Saturday morning, the arrival of people setting up pits at 6am woke us up before the alarm clocks. Since we’d camped in our usual prime pit spot, it was a matter of rolling out of bed and lighting the camp stove to heat up water for coffee. Everything went smoothly, though I quickly figured out that I was a bigger bundle of nerves as a crew person than I’ve ever been for a bike race. I did my best to hide it and went to the LeMans start area to make sure that Matt’s garmin didn’t shut off while he was staging for the start, and, once it didn’t and they were on course, I trekked down to the staging area to get Matt’s jacket and leg warmers he’d tossed beforehand.

I spent the next hour or so pacing around and being a bundle of nervous energy (ok, possibly the next 6 hours). When Matt finally arrived at the end of lap 1, he told me he’d wrecked into a tree and that we should pack up and go home. I had some stern words and ibuprofen for him and he headed back out. Nervous energy x1000.

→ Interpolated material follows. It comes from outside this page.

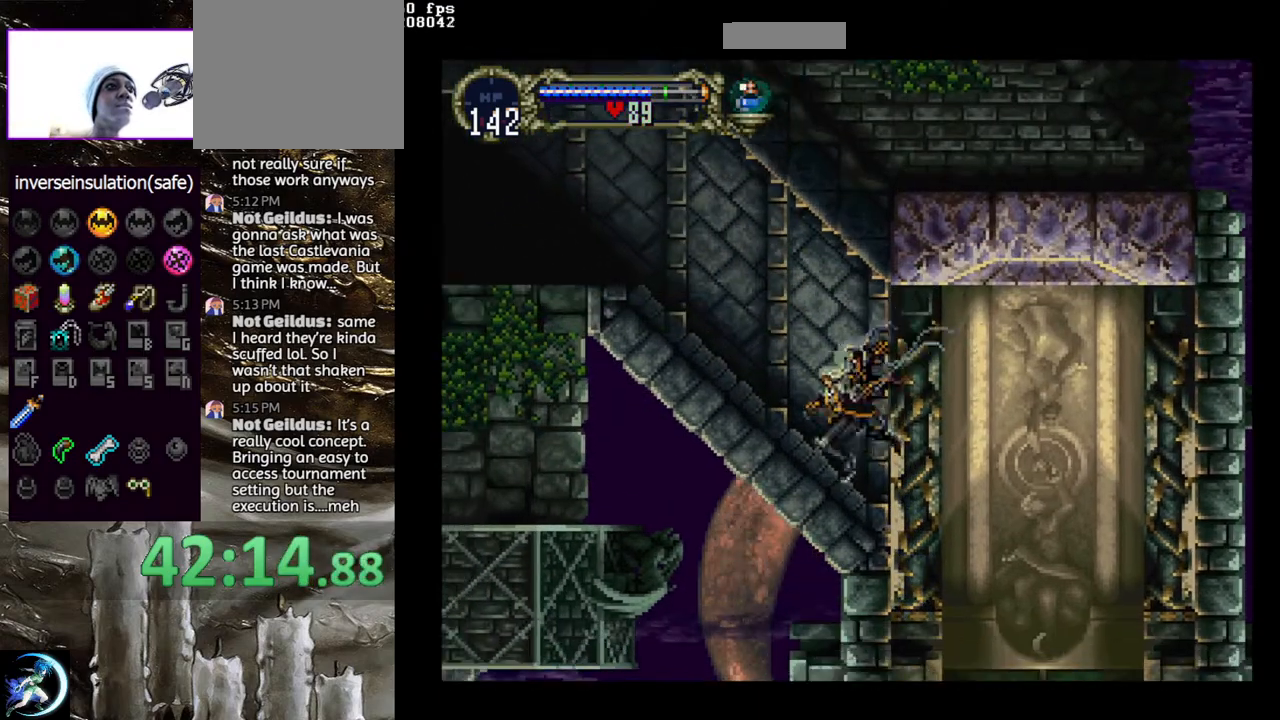
{"buttons": ["CIRCLE"], "left_stick": "center", "right_stick": "center", "events": [[17, "DPAD_RIGHT", "down"], [67, "CIRCLE", "down"], [83, "DPAD_RIGHT", "up"], [100, "TRIANGLE", "down"], [167, "TRIANGLE", "up"], [200, "CIRCLE", "up"], [233, "CIRCLE", "down"], [267, "TRIANGLE", "down"], [350, "TRIANGLE", "up"], [367, "CIRCLE", "up"], [433, "CIRCLE", "down"]]}
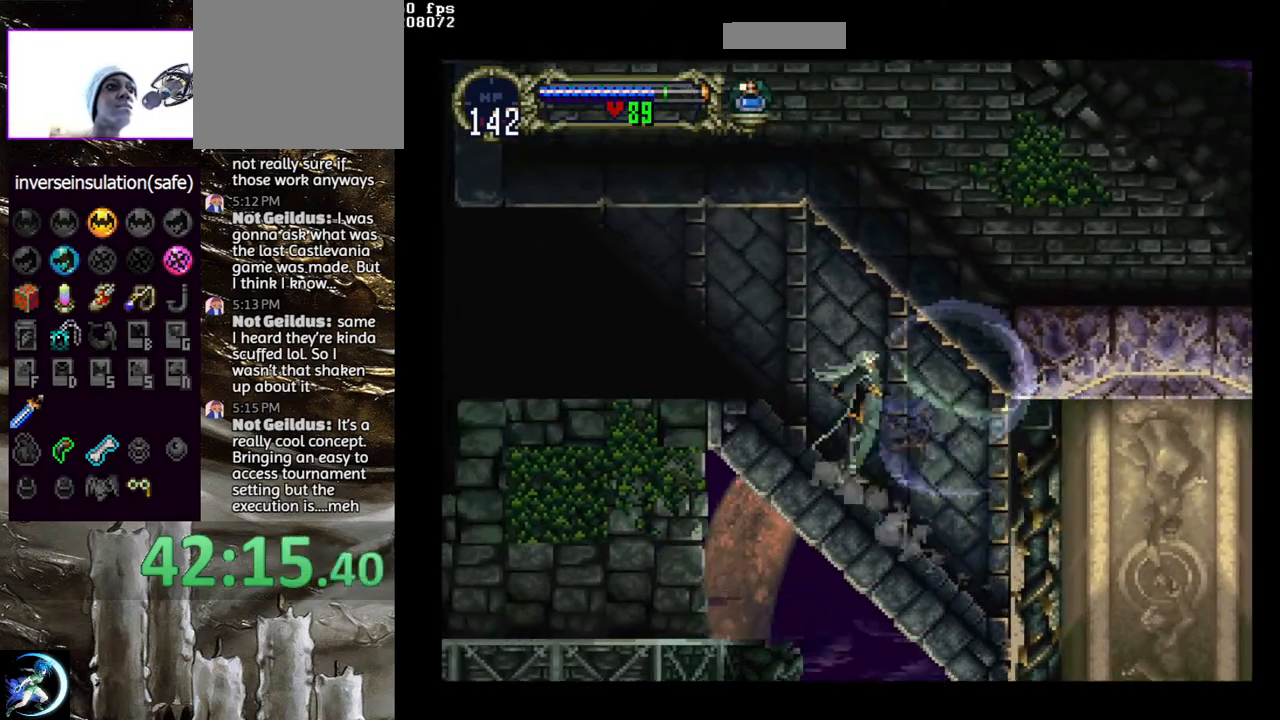
{"buttons": ["CIRCLE", "TRIANGLE"], "left_stick": "center", "right_stick": "center", "events": [[50, "CIRCLE", "up"], [100, "CIRCLE", "down"], [150, "TRIANGLE", "down"], [200, "TRIANGLE", "up"], [233, "CIRCLE", "up"], [283, "CIRCLE", "down"], [317, "TRIANGLE", "down"], [367, "TRIANGLE", "up"], [400, "CIRCLE", "up"], [467, "CIRCLE", "down"], [500, "TRIANGLE", "down"]]}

Somewhere in my pacing and fidgeting, I remembered the cookie cake. Last year at post-race Slobberknocker, local racer Scott Penrod was telling me about how he felt better climbing when he weighed less, and that he wanted to lose weight prior to Leadville because he really wanted the sub-9hr buckle. I then gave him a pretty hard time about the handful of cookies he’d grabbed off the finish line snack table, and he ended up looking really sad then putting them back in favor of a banana. I felt a little bad, so I promised him that if he brought back the buckle, I’d make him a cookie cake.

He finished a handful of seconds under 9 hours- attributing at least a couple of those seconds to leaving the cookies on the table earlier in the year.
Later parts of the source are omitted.